Goal 1 -> Rewrite the passage on batting races and sacrifice flies from "Kell’s Tigers also" to "third Triple Crown.", replacing "Tigers" with "Detroit club".
Goal 2 ->
Answer these questions using the passage on batting races and sacrifice flies:
(a) What was George Kell's final batting average in 1949?
(b) Who won the 1970 AL batting title?
(c) What was Ted Williams's batting average in 1941?
Goal 3 -> Continue the passage on batting races and sacrifice flies from where it ends.

Excerpted passage ->
= = = =

In 1949, the chase for the AL batting crown came down to the final day, October 2. Before that day’s diamond action commenced, Boston’s Ted Williams had the highest BA: .344. Detroit’s George Kell was next at .341. As the day unfolded, Williams went 0-for-2 with a pair of walks in Boston’s 5–3 loss to the pennant-clinching Yankees. The Splendid Splinter finished with a .3428 BA (194 hits in 566 AB).
Kell’s Tigers also did not fare well, dropping its game to Cleveland, 8–4. But Kell did well from the batter’s box, collecting two hits in three at bats plus a walk, finishing at .3429 (179 hits in 522 at bats). What would have been the final result if the current Sac-Fly rule had been in place? Kell had six RBI flyouts on the year, which would have boosted his average to .3469 if they had not counted against his at-bats. However, Williams had seven RBI flyouts, which would have elevated his BA to .3470. Teddy Ballgame would have won his third consecutive batting crown and—since he also led the AL in homers (43) and RBIs (159, tied with teammate Vern Stephens)—he would have earned his third Triple Crown.
While there were a few other very close batting races during the 1931–53 period, such as the 1931 NL race (Chick Hafey at .3489 and Bill Terry at .3486) and the 1953 AL race (Mickey Vernon at .3372) and Al Rosen at .3356), but after adjustment the winner remained in the lead.9,10 One other no-sac-fly-impacted batting average item is worth mentioning. In 1941, Ted Williams batted a lusty .406 (185 H in 456 AB), but had his eight RBI flyouts not been counted as at-bats, his batting average would have been .413.
B. What if the “no Sac-Fly” rule (1931–38 and 1940–53) had remained in effect to the present?
If the 1953 Sac-Fly rule had not been changed there would have been four different batting kings (Table 2). In 1970, Alex Johnson edged out Carl Yastrzemski for the AL batting title, .32899 to .32862. However, because Johnson had three sac-flies and Yaz had two, Johnson’s adjusted BA would be .32739 while Carl’s would be .32746 and Yastrzemski would have captured the batting throne by .00007 points. It would have been Yaz’s fourth BA title. Similarly, Derek Jeter would have catapulted over both Manny Ramirez and Bill Mueller in 2003, Josh Harrison would have overtaken Justin Morneau in 2014, and Ketel Marte would have surpassed Christian Yelich in 2019 to earn hypothetical batting titles.

= = = =

Stored rows ->

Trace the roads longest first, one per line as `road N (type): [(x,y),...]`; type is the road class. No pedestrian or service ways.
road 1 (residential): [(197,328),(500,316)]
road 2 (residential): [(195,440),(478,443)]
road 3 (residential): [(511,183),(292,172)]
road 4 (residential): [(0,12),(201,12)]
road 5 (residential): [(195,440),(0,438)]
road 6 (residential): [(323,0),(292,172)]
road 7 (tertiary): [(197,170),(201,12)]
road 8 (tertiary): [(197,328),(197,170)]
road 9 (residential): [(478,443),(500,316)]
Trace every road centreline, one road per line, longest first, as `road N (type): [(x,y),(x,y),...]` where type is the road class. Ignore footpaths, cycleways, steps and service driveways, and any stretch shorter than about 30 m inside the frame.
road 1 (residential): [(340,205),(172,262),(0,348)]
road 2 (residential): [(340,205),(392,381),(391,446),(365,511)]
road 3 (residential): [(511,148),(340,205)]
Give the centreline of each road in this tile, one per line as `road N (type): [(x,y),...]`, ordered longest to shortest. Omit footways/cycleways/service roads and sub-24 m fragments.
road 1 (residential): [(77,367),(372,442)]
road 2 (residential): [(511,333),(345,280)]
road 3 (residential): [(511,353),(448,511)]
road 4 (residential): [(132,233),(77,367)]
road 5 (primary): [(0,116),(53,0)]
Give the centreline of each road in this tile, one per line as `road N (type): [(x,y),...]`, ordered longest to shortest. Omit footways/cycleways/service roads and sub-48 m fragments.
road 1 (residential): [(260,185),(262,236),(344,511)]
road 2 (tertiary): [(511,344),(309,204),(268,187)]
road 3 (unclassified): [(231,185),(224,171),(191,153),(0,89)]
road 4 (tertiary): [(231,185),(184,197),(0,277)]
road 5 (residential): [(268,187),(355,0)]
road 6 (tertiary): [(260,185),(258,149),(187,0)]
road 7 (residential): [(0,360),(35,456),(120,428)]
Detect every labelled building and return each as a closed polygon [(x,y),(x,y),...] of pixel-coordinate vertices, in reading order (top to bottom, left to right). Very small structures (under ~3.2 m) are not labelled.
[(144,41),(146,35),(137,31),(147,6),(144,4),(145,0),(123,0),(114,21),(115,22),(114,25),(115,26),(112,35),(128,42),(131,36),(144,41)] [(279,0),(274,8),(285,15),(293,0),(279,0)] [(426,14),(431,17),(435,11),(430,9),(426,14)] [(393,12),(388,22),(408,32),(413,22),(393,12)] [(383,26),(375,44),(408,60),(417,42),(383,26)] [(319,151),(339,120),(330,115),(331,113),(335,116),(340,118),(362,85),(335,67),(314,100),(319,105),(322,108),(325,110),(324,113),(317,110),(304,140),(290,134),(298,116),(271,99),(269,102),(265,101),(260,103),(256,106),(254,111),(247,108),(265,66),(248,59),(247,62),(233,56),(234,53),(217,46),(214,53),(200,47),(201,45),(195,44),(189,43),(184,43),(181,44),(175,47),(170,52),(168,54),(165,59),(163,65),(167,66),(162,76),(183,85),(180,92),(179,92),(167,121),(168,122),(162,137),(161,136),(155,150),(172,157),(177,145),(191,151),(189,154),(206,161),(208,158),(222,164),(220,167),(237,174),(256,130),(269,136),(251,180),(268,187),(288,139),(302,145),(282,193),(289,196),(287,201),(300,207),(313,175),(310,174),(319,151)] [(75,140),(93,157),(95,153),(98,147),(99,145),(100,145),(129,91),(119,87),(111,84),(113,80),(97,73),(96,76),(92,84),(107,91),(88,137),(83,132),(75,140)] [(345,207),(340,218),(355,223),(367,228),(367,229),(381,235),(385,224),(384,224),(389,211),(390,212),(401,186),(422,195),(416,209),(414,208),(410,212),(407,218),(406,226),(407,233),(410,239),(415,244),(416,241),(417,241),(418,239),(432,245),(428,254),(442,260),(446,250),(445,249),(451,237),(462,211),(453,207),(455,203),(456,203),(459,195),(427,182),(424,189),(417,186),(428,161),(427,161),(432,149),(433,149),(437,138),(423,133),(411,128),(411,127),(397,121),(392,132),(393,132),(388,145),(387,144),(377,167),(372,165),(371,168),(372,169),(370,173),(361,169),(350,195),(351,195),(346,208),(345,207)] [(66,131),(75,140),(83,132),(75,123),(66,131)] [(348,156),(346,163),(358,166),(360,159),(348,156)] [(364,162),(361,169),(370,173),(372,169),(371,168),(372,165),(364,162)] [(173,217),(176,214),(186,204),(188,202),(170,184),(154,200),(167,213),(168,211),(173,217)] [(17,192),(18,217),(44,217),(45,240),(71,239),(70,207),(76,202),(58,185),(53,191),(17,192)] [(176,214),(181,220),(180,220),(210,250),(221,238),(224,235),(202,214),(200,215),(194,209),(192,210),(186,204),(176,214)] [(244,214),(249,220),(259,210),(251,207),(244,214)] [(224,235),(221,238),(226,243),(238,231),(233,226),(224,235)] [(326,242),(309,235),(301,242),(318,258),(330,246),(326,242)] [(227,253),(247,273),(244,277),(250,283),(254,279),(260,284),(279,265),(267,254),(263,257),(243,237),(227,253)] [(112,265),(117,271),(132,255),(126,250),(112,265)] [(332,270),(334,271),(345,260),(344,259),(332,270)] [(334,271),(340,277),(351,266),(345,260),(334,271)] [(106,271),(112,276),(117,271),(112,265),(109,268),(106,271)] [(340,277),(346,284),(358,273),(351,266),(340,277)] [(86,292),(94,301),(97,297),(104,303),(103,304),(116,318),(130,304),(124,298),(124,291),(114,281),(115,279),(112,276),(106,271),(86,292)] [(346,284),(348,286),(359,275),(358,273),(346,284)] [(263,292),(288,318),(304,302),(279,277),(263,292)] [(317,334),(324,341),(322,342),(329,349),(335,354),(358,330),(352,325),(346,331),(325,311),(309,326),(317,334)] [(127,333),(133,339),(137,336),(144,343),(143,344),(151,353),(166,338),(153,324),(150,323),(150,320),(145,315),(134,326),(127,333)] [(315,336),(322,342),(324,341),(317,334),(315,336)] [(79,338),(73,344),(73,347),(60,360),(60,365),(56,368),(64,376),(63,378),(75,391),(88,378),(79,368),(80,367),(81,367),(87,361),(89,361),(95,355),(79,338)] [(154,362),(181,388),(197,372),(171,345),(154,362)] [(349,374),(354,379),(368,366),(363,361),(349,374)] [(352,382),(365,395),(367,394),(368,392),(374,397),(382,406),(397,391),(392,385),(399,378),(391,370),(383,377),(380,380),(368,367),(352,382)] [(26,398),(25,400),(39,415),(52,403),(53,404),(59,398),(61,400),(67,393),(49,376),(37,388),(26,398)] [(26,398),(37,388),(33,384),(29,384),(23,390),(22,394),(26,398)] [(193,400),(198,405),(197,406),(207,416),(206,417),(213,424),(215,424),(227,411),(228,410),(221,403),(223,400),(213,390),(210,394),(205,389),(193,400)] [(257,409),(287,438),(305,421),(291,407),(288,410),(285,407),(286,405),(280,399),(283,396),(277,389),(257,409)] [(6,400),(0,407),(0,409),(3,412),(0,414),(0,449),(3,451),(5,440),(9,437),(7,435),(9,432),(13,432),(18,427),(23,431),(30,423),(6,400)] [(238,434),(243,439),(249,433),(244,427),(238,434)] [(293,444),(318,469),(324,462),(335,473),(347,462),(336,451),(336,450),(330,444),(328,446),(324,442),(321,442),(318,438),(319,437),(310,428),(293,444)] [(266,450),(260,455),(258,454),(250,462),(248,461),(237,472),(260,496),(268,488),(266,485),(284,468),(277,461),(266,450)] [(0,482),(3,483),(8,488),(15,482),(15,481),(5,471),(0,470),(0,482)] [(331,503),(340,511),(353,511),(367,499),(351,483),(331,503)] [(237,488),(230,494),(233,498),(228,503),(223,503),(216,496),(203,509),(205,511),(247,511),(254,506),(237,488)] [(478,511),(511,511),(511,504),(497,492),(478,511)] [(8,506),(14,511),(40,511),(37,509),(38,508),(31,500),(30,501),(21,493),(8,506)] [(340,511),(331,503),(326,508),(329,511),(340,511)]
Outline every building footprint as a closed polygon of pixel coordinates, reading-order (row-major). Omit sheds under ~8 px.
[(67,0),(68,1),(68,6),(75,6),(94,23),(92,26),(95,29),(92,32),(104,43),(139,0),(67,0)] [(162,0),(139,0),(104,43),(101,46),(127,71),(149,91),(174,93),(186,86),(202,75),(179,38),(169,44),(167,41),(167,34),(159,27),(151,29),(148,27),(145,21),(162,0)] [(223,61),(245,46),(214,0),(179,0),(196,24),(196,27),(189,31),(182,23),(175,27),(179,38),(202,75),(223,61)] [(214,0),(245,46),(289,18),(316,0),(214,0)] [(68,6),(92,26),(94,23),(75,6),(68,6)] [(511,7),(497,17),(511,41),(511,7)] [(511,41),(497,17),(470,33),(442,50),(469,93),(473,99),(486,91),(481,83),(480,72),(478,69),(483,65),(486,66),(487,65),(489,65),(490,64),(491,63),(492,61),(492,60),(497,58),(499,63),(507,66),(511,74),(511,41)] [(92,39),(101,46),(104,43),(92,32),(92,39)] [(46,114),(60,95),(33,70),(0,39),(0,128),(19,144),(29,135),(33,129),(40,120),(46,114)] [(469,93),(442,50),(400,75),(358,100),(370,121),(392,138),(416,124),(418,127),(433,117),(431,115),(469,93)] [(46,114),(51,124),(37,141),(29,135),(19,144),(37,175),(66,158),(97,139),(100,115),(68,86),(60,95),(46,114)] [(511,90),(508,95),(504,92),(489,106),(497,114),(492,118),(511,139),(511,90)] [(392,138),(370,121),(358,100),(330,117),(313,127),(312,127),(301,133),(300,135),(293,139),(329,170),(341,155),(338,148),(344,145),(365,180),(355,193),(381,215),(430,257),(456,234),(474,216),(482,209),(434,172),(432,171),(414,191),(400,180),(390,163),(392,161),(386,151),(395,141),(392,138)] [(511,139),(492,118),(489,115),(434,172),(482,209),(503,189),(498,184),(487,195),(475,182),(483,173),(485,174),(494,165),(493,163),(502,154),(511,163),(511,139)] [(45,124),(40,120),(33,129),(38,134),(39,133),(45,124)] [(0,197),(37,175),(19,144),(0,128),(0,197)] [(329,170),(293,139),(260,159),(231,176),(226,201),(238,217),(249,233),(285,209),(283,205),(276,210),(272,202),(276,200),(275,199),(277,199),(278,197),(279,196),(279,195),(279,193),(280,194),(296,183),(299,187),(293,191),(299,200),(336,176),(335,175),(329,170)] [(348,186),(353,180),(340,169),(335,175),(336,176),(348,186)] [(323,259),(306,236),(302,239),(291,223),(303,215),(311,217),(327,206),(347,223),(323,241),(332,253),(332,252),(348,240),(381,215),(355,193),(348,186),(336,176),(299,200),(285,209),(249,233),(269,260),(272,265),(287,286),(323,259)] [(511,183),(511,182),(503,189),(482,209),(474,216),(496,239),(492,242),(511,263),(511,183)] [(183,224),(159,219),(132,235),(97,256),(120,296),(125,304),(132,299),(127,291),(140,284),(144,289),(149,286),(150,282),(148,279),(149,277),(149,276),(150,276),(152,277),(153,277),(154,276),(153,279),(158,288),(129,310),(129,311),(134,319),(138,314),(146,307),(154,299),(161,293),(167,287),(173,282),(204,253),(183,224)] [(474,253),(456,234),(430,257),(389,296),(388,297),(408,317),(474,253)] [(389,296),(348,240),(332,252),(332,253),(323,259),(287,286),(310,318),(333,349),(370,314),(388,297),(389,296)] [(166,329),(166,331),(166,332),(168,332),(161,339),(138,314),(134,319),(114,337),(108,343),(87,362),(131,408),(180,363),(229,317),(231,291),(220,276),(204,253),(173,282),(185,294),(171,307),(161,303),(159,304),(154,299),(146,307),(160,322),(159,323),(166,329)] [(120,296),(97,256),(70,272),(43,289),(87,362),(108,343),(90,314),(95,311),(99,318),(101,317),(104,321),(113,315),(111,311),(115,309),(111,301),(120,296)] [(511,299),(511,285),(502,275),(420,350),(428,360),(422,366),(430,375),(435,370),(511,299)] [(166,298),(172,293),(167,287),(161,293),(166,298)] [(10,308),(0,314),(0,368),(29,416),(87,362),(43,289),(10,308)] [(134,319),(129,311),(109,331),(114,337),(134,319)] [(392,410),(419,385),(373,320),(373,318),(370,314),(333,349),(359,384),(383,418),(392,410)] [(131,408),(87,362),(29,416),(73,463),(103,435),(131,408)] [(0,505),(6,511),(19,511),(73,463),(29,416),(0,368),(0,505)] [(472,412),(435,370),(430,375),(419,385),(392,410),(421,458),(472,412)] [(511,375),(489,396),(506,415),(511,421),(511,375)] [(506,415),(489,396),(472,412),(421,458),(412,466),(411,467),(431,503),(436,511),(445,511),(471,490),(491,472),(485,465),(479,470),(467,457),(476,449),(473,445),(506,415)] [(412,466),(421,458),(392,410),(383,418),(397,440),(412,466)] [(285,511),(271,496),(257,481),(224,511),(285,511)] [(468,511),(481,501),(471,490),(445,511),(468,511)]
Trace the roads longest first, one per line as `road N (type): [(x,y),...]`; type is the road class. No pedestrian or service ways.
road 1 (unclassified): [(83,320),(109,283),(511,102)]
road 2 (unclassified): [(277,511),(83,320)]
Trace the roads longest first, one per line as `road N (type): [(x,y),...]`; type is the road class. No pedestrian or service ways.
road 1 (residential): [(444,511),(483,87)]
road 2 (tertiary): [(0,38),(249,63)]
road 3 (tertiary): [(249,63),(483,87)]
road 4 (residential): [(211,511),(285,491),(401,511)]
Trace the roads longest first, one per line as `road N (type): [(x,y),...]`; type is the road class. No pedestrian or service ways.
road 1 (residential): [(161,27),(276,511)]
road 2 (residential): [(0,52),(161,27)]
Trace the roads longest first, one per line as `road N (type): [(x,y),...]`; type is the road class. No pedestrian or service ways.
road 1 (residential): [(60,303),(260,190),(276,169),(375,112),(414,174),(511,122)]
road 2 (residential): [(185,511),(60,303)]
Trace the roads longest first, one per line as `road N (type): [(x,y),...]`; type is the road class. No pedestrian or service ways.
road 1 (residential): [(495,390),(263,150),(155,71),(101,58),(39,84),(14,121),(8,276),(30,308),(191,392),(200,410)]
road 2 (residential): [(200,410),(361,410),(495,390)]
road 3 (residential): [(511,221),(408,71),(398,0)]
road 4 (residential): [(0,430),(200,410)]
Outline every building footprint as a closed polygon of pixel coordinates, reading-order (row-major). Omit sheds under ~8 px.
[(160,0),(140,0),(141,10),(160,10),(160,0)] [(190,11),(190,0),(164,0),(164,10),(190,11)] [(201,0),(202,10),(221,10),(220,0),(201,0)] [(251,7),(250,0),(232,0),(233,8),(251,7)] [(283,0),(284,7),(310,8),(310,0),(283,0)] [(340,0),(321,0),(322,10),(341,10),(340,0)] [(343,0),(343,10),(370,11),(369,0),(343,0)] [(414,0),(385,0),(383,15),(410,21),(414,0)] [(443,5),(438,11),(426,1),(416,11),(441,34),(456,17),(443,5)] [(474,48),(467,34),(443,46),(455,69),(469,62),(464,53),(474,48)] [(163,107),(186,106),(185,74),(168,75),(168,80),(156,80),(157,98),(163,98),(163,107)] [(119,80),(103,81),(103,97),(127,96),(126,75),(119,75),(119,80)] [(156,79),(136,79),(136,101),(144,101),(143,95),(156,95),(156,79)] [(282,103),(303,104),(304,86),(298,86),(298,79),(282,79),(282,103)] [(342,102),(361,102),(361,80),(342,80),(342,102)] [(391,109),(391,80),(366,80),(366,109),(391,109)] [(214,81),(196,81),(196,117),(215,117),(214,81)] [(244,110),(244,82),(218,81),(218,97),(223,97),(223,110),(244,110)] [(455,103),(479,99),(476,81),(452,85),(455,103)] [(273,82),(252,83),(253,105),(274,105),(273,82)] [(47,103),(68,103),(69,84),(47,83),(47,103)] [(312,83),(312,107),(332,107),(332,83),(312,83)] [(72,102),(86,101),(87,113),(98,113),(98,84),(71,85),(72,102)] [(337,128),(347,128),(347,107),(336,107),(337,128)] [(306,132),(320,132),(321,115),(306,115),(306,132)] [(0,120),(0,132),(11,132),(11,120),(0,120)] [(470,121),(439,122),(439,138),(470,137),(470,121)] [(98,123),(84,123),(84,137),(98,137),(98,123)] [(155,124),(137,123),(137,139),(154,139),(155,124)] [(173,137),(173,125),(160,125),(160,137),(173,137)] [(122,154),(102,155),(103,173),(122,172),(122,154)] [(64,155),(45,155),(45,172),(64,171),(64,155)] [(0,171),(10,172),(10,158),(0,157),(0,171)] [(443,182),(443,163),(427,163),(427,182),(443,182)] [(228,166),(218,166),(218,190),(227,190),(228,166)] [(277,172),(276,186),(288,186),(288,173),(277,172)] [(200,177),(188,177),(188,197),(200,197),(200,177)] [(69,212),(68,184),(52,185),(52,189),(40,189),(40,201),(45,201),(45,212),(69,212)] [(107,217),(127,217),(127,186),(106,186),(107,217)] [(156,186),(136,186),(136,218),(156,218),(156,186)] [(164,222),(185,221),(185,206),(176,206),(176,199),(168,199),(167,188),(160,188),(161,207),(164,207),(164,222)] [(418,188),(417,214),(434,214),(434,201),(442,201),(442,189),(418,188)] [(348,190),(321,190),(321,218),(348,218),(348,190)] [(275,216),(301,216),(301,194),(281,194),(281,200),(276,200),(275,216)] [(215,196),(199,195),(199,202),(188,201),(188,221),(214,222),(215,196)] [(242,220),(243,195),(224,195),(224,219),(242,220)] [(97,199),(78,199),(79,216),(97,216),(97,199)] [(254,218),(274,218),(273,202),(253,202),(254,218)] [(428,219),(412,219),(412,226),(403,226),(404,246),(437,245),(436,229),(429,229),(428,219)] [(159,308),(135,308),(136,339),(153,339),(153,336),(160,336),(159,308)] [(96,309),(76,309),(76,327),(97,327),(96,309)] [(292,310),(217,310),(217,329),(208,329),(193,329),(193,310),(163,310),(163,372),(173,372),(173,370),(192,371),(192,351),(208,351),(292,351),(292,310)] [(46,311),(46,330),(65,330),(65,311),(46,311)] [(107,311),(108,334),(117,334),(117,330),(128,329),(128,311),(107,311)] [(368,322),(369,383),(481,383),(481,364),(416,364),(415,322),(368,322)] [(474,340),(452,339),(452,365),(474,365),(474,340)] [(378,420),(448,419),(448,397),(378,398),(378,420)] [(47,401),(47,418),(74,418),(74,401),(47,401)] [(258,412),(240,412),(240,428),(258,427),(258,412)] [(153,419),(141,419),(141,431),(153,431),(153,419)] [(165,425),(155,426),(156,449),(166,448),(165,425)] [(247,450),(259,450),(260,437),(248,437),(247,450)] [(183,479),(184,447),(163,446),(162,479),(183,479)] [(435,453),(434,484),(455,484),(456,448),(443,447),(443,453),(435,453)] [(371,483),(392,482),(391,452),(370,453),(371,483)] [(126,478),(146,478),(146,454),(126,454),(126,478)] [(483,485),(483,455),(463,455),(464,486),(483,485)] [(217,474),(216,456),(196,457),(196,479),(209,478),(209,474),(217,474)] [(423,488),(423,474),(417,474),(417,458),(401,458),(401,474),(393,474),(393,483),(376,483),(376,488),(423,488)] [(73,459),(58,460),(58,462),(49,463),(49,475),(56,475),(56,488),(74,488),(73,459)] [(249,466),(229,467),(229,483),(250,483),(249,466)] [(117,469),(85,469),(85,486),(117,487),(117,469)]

= = = =

Expected output 1 ->
Kell’s Detroit club also did not fare well, dropping its game to Cleveland, 8–4. But Kell did well from the batter’s box, collecting two hits in three at bats plus a walk, finishing at .3429 (179 hits in 522 at bats). What would have been the final result if the current Sac-Fly rule had been in place? Kell had six RBI flyouts on the year, which would have boosted his average to .3469 if they had not counted against his at-bats. However, Williams had seven RBI flyouts, which would have elevated his BA to .3470. Teddy Ballgame would have won his third consecutive batting crown and—since he also led the AL in homers (43) and RBIs (159, tied with teammate Vern Stephens)—he would have earned his third Triple Crown.

Expected output 2 ->
(a) .3429 (179 hits in 522 at bats)
(b) Alex Johnson
(c) .406 (185 hits in 456 at bats)

Expected output 3 ->
In addition to the hypothetical changes shown in Table 2, Carl Yastrzemski would have surfaced as the 1968 AL batting king with a sub-.300 mark. Yaz, who put together an official batting average of .301 (162 hits in 539 at bats), had four no-at-bat-sac-flies. Had those four sac-flies been at-bat RBI flyouts, his official batting average would have been reduced by three points, to a hypothetical .298.
OTHER HYPOTHETICAL CHANGES
While the traditional batting averages and batting championships are/were historically considered important, they are certainly not viewed with esteem and utility by many of today’s baseball analysts.11 Perhaps the only traditional batting metric still considered at least somewhat worthwhile is slugging average (total bases divided by at bats), which has been included in the annual baseball guides such as Spalding’s Official Base Ball Guide since 1924 for the National League, and since 1947 for the American League (for example, in The Sporting News Official Baseball Guide).
In addition to ascertaining the hypothetical batting champions impacted by the varying sac-fly rules, I also determined the hypothetical slugging kings, as well as the hypothetical leaders in one of today’s more-highly-valued and seemingly ubiquitous batting metrics, on-baseplus-slugging (OPS), which made its in-print debut in 1984.12 Table 3 provides the information for the hypothetical slugging average leaders analogous to Table 1 (i.e., if the 1954 “yes-SF” rule had been utilized for the 1931–53 period).
As can be seen, Hank Greenberg would have surpassed Jimmie Foxx in 1935, Bob Johnson would have overtaken Bobby Doerr in 1944, Vern Stephens would have supplanted George Stirnweiss in 1945, and Ralph Kiner would have leapfrogged over both Andy Pafko and Stan Musial in 1950. According to my research, there would not have been any hypothetical changes in the OPS leaders (and no change in the On-Base Average leaders13).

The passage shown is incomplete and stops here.